E para além da troça, das rimas e dos troços que caíam sob um crivo que denunciava deslike pelo silêncio, a ternura guiou talentos que fizeram das sessões do Clube da Escrita um verdadeiro divã, uma incursão ao mundo sentimental, terra, por vezes inabitável, dos afetos e das memórias. Como quando, pela primeira vez, sentimos o perfume de uma flor selvagem, e por ela viajamos de volta a um passado esquecido e distante.


Desse canteiro de enorme talento, a Sibélia, a Lila e a Roseli nos pegaram pela mão e, com doçura, não perderam a oportunidade de ruborizar rostos, arrancar suspiros, mexer com os olhos que lacrimejavam de canto, abriam soslaios.

O que é bom dura pouco.
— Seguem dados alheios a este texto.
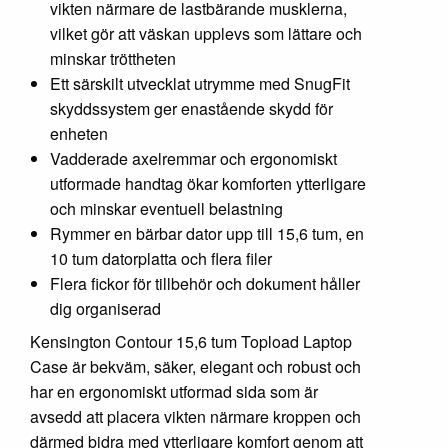
vikten närmare de lastbärande musklerna,
vilket gör att väskan upplevs som lättare och
minskar tröttheten
Ett särskilt utvecklat utrymme med SnugFit
skyddssystem ger enastående skydd för
enheten
Vadderade axelremmar och ergonomiskt
utformade handtag ökar komforten ytterligare
och minskar eventuell belastning
Rymmer en bärbar dator upp till 15,6 tum, en
10 tum datorplatta och flera filer
Flera fickor för tillbehör och dokument håller
dig organiserad
Kensington Contour 15,6 tum Topload Laptop
Case är bekväm, säker, elegant och robust och
har en ergonomiskt utformad sida som är
avsedd att placera vikten närmare kroppen och
därmed bidra med ytterligare komfort genom att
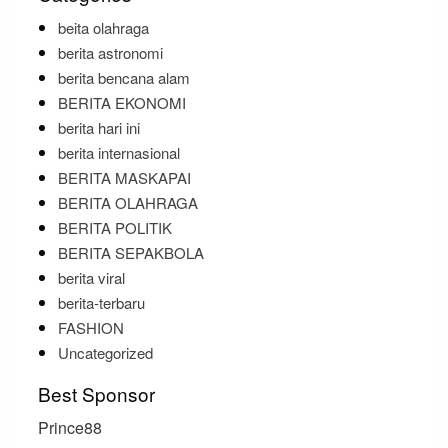
beita olahraga
berita astronomi
berita bencana alam
BERITA EKONOMI
berita hari ini
berita internasional
BERITA MASKAPAI
BERITA OLAHRAGA
BERITA POLITIK
BERITA SEPAKBOLA
berita viral
berita-terbaru
FASHION
Uncategorized
Best Sponsor
Prince88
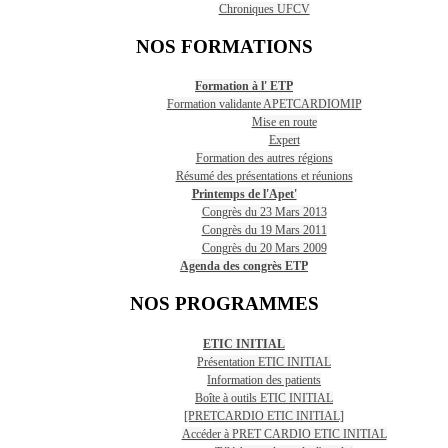
Chroniques UFCV
NOS FORMATIONS
Formation à l' ETP
Formation validante APETCARDIOMIP
Mise en route
Expert
Formation des autres régions
Résumé des présentations et réunions
Printemps de l'Apet'
Congrès du 23 Mars 2013
Congrès du 19 Mars 2011
Congrès du 20 Mars 2009
Agenda des congrès ETP
NOS PROGRAMMES
ETIC INITIAL
Présentation ETIC INITIAL
Information des patients
Boîte à outils ETIC INITIAL
[PRETCARDIO ETIC INITIAL]
Accéder à PRET CARDIO ETIC INITIAL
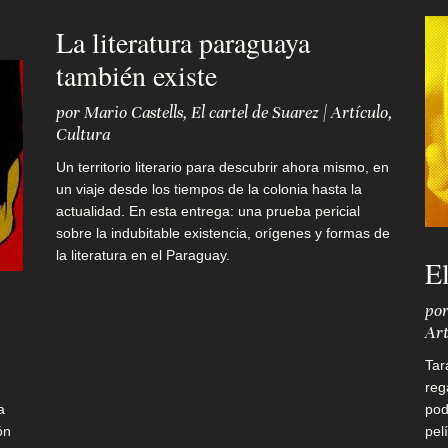
La literatura paraguaya
también existe
por
Mario Castells
,
El cartel de Suarez
|
Artículo
,
Cultura
Un territorio literario para descubrir ahora mismo, en
un viaje desde los tiempos de la colonia hasta la
actualidad. En esta entrega: una prueba pericial
sobre la indubitable existencia, orígenes y formas de
la literatura en el Paraguay.
El
po
Art
Tar
reg
a
pod
ón
pel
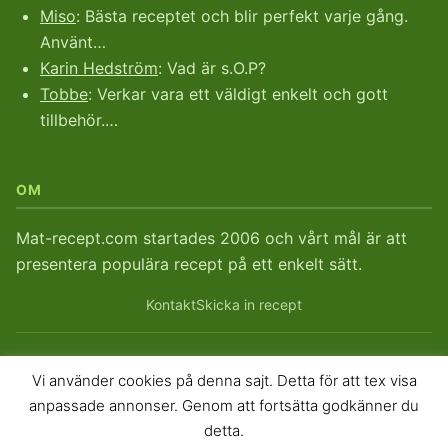
Miso
: Bästa receptet och blir perfekt varje gång.
Använt…
Karin Hedström
: Vad är s.O.P?
Tobbe
: Verkar vara ett väldigt enkelt och gott
tillbehör.…
OM
Mat-recept.com startades 2006 och vårt mål är att
presentera populära recept på ett enkelt sätt.
Kontakt
Skicka in recept
Vi använder cookies på denna sajt. Detta för att tex visa
© 2026
Mat-recept.com
. Mat-recept sedan 2006.
anpassade annonser. Genom att fortsätta godkänner du
Sitemap
RSS
RSS Kommentarer
detta.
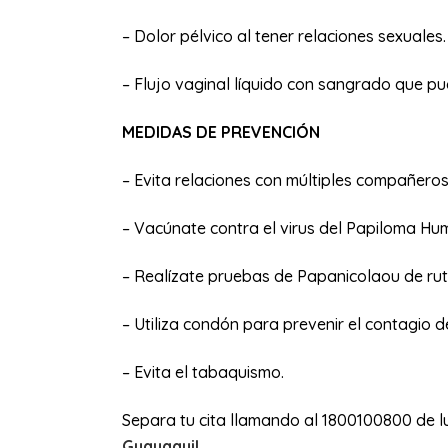
– Dolor pélvico al tener relaciones sexuales.
– Flujo vaginal líquido con sangrado que pu
MEDIDAS DE PREVENCIÓN
– Evita relaciones con múltiples compañeros
– Vacúnate contra el virus del Papiloma Hu
– Realízate pruebas de Papanicolaou de rut
– Utiliza condón para prevenir el contagio
– Evita el tabaquismo.
Separa tu cita llamando al 1800100800 de l
Guayaquil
E, felizmente, o Clube da Escrita não acabou em pizza, mas sim em duas rodadas de chope e várias rodadas pelo Largo da Batata. Enquanto a madrugada dava o rumo e se estendia, aqueles corações escribas tiraram do papel pequenas histórias que, descobria-se aos poucos, se cruzavam por muitas coincidências. Nasceu em uma mesa de bar fuleiro um Clube da Escrita, depois de quatro semanas de convívio, um primeiro parágrafo de romance, rimas sem sentido, um portenho que administrava um templo budista, algumas improvisações e uma selfie do grupo, como um remake da pintura “Última Ceia”.